Collected data

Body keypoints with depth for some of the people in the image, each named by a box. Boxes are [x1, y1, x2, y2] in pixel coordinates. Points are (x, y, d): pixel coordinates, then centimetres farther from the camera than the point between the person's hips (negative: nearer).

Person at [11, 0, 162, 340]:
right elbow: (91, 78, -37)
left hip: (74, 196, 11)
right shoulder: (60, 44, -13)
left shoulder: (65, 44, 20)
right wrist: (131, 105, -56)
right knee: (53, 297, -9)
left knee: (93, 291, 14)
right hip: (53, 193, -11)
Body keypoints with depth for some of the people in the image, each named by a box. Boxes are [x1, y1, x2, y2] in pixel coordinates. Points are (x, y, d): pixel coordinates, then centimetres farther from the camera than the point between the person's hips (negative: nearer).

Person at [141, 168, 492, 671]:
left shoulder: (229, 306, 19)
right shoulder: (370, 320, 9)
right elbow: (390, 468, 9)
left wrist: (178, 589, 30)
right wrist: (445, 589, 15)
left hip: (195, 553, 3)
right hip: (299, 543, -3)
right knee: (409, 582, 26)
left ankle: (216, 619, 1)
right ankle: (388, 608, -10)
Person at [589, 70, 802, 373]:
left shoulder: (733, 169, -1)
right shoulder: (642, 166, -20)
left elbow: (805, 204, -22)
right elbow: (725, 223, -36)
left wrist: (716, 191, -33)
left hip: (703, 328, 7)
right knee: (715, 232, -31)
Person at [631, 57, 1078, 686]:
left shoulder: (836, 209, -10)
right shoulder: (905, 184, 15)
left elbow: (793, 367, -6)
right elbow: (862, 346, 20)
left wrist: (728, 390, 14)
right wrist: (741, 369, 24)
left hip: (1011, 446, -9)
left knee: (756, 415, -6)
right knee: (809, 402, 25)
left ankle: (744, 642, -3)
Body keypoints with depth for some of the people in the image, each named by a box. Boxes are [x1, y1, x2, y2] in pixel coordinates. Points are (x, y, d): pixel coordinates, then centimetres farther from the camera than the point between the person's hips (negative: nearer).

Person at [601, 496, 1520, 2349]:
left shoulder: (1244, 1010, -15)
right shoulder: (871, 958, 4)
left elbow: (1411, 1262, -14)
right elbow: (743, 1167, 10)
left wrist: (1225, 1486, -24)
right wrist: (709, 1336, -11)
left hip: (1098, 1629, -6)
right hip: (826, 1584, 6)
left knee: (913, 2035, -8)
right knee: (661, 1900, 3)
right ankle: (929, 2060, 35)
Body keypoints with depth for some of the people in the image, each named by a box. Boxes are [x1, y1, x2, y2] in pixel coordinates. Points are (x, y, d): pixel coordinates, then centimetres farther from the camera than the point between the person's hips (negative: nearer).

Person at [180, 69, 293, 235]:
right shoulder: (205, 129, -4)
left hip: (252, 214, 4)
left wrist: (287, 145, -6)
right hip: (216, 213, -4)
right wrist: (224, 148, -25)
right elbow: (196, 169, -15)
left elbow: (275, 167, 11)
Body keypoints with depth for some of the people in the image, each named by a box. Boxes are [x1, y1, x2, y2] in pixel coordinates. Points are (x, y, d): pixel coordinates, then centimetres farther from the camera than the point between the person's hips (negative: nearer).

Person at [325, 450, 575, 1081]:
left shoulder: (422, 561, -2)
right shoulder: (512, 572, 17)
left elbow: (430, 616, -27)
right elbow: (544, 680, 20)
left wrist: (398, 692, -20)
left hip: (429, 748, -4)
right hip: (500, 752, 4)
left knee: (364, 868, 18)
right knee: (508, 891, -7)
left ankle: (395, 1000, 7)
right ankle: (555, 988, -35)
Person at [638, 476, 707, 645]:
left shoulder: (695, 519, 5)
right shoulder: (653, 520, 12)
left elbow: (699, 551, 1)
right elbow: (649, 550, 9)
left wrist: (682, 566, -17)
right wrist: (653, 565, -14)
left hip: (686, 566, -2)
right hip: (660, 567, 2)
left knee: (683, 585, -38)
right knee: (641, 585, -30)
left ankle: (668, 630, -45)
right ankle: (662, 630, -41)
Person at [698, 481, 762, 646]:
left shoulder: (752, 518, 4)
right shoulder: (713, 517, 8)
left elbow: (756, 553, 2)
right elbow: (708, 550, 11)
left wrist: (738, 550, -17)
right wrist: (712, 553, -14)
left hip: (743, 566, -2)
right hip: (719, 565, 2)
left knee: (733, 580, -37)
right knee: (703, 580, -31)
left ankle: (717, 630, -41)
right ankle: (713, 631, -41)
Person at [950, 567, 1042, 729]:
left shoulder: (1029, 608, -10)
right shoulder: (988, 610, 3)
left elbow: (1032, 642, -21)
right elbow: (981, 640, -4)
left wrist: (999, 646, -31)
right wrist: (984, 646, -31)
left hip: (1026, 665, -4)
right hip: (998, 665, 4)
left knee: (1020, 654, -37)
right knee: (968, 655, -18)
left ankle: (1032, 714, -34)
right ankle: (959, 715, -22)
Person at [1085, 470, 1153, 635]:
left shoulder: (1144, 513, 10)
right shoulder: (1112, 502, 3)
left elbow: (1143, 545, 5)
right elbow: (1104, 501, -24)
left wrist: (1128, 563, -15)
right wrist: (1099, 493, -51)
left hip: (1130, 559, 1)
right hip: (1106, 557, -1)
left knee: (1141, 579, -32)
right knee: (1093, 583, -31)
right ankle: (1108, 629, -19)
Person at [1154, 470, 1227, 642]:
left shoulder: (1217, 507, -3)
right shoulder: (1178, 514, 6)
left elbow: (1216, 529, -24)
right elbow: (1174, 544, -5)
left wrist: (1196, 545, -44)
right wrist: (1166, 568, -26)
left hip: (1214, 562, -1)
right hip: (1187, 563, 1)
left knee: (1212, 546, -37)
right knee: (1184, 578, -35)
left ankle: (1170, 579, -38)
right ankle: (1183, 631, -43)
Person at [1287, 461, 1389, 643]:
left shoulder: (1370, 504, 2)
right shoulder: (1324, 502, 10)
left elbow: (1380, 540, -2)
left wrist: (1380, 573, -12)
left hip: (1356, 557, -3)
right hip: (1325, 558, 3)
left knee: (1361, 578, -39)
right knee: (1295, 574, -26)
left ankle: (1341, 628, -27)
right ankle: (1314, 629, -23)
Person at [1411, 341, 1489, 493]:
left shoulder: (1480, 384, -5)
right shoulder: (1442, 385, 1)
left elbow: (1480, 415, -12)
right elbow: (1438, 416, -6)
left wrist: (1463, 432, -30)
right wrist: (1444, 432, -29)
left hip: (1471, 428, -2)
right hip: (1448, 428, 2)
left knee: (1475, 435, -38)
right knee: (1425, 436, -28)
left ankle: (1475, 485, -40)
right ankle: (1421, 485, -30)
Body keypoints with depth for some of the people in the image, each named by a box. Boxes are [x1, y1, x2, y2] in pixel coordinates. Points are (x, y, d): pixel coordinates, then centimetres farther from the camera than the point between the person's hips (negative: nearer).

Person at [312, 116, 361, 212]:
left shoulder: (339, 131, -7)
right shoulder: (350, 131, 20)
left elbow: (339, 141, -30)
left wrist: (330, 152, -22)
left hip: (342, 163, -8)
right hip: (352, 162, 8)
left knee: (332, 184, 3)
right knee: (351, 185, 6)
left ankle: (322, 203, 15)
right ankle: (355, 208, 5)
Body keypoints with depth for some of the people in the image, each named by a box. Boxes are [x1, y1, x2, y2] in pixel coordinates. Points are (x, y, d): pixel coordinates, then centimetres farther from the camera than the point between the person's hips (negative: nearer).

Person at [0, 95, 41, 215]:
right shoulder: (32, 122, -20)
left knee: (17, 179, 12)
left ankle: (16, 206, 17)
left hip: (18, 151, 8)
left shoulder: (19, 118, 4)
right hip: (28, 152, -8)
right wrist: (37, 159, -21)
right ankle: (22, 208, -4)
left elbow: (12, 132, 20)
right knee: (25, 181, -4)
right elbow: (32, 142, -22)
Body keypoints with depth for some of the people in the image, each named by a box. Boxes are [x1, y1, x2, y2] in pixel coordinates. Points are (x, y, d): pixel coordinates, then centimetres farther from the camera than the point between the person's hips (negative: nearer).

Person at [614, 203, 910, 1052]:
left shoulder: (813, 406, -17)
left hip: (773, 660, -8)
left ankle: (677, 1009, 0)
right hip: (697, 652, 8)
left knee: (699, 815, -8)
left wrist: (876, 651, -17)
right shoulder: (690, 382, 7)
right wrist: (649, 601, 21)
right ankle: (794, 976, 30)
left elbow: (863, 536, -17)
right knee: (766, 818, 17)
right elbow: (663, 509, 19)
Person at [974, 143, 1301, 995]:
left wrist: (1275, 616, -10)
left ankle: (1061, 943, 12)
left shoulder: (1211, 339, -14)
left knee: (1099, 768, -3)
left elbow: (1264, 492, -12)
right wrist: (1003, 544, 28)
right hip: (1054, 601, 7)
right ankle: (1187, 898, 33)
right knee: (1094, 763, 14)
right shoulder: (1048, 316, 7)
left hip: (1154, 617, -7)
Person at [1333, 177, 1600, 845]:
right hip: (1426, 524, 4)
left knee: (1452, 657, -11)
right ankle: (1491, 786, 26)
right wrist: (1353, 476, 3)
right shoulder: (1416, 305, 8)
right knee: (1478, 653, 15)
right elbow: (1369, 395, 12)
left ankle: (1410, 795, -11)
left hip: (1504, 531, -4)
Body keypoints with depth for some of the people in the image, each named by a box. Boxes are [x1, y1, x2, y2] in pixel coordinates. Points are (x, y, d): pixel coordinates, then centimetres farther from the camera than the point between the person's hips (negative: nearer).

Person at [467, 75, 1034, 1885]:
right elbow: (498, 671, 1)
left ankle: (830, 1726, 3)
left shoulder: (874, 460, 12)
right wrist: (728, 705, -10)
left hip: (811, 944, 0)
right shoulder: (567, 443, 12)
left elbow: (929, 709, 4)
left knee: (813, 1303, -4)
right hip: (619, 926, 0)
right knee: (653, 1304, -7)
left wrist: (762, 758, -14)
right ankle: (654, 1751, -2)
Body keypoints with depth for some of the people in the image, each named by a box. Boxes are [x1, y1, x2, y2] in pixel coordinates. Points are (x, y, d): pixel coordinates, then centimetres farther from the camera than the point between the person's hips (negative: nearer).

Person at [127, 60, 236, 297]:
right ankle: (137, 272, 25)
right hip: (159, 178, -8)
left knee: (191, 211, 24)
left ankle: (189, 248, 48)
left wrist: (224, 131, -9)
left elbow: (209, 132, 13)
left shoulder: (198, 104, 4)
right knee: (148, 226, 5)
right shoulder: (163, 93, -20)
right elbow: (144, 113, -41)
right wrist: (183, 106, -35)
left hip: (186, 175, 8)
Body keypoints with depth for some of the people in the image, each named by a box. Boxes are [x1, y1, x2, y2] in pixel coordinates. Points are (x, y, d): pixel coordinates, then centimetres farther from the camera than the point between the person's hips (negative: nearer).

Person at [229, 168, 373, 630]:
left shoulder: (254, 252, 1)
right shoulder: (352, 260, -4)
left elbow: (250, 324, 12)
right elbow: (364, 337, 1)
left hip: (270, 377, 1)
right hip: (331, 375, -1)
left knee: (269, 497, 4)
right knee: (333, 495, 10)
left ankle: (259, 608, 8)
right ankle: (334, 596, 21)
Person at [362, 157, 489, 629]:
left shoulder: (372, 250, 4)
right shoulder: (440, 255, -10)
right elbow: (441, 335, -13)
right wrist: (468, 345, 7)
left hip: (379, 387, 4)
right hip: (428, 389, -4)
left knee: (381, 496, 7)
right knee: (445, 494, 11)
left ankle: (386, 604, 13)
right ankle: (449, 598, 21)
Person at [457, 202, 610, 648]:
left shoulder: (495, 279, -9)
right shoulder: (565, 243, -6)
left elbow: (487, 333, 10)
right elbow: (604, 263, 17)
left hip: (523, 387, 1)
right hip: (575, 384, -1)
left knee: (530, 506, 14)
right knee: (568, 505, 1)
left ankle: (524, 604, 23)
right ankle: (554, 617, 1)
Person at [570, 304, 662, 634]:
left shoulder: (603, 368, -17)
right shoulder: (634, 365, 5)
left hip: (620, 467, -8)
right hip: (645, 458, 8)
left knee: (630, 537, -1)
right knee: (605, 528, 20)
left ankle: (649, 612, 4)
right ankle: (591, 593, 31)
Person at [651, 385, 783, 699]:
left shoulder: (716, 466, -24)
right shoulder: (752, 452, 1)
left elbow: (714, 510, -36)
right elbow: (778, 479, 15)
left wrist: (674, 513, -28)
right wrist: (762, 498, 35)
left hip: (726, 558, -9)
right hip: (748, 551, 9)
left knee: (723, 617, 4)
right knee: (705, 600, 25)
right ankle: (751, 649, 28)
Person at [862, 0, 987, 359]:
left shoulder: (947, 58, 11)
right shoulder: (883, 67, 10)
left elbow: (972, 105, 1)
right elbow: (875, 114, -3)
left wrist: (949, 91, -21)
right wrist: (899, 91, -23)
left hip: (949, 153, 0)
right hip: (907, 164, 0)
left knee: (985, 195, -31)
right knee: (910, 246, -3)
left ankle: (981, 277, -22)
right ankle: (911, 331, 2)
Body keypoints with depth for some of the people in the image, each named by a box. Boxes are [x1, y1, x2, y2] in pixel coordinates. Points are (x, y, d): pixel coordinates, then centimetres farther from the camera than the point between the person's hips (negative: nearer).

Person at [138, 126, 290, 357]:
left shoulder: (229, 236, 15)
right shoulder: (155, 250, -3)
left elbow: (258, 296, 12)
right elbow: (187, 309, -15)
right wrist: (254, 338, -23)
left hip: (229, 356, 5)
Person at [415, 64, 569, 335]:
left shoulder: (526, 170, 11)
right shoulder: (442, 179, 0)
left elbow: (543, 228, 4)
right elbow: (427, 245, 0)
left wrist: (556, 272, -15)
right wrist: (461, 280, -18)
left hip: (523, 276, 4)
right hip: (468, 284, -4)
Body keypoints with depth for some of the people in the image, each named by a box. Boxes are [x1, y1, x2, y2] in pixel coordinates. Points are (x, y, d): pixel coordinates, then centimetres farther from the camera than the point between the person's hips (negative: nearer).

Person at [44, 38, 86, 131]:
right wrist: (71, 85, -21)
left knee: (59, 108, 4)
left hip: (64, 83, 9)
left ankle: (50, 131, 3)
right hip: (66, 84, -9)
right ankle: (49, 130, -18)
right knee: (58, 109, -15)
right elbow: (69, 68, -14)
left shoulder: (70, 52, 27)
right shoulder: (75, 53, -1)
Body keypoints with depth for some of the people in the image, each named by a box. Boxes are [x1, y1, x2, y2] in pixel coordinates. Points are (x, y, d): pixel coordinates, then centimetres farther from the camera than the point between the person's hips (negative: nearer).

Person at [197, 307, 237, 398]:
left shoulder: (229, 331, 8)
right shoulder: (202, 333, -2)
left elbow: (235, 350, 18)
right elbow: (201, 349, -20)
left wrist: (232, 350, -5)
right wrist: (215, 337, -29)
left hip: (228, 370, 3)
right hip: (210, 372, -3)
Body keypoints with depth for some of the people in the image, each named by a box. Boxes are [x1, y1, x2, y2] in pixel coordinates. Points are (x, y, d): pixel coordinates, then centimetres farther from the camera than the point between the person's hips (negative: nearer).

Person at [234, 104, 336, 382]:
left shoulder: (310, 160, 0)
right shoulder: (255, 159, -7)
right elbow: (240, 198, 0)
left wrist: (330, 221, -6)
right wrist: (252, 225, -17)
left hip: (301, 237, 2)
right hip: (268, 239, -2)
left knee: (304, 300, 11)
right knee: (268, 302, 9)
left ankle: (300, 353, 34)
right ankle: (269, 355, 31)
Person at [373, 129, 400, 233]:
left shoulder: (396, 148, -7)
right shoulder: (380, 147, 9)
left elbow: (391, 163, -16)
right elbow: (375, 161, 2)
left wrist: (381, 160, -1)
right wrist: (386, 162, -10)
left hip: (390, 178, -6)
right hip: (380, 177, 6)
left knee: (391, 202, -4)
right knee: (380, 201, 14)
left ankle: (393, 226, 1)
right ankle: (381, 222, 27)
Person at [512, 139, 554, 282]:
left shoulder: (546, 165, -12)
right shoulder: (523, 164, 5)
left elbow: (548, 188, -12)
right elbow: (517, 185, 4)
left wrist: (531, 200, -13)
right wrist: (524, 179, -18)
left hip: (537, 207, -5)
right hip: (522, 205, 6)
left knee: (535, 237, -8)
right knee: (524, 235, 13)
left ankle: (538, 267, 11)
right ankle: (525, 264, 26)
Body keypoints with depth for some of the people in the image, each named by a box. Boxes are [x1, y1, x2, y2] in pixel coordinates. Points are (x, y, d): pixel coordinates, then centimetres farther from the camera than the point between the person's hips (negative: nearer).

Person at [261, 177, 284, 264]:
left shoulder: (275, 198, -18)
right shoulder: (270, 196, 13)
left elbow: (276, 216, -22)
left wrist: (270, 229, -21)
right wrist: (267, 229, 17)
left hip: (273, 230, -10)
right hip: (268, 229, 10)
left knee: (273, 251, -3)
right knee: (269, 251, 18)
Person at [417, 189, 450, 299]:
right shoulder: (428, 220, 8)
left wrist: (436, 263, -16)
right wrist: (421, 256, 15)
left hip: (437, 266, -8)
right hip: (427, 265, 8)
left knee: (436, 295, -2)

The task: Retype everything from the line containing "left hip: (1356, 557, -3)" down through the line containing "right wrist: (1444, 432, -29)", including both of those lines, with every character unchanged.

Reply:
left hip: (1356, 557, -3)
right hip: (1325, 558, 3)
left knee: (1361, 578, -39)
right knee: (1295, 574, -26)
left ankle: (1341, 628, -27)
right ankle: (1314, 629, -23)
Person at [1411, 341, 1489, 493]:
left shoulder: (1480, 384, -5)
right shoulder: (1442, 385, 1)
left elbow: (1480, 415, -12)
right elbow: (1438, 416, -6)
left wrist: (1463, 432, -30)
right wrist: (1444, 432, -29)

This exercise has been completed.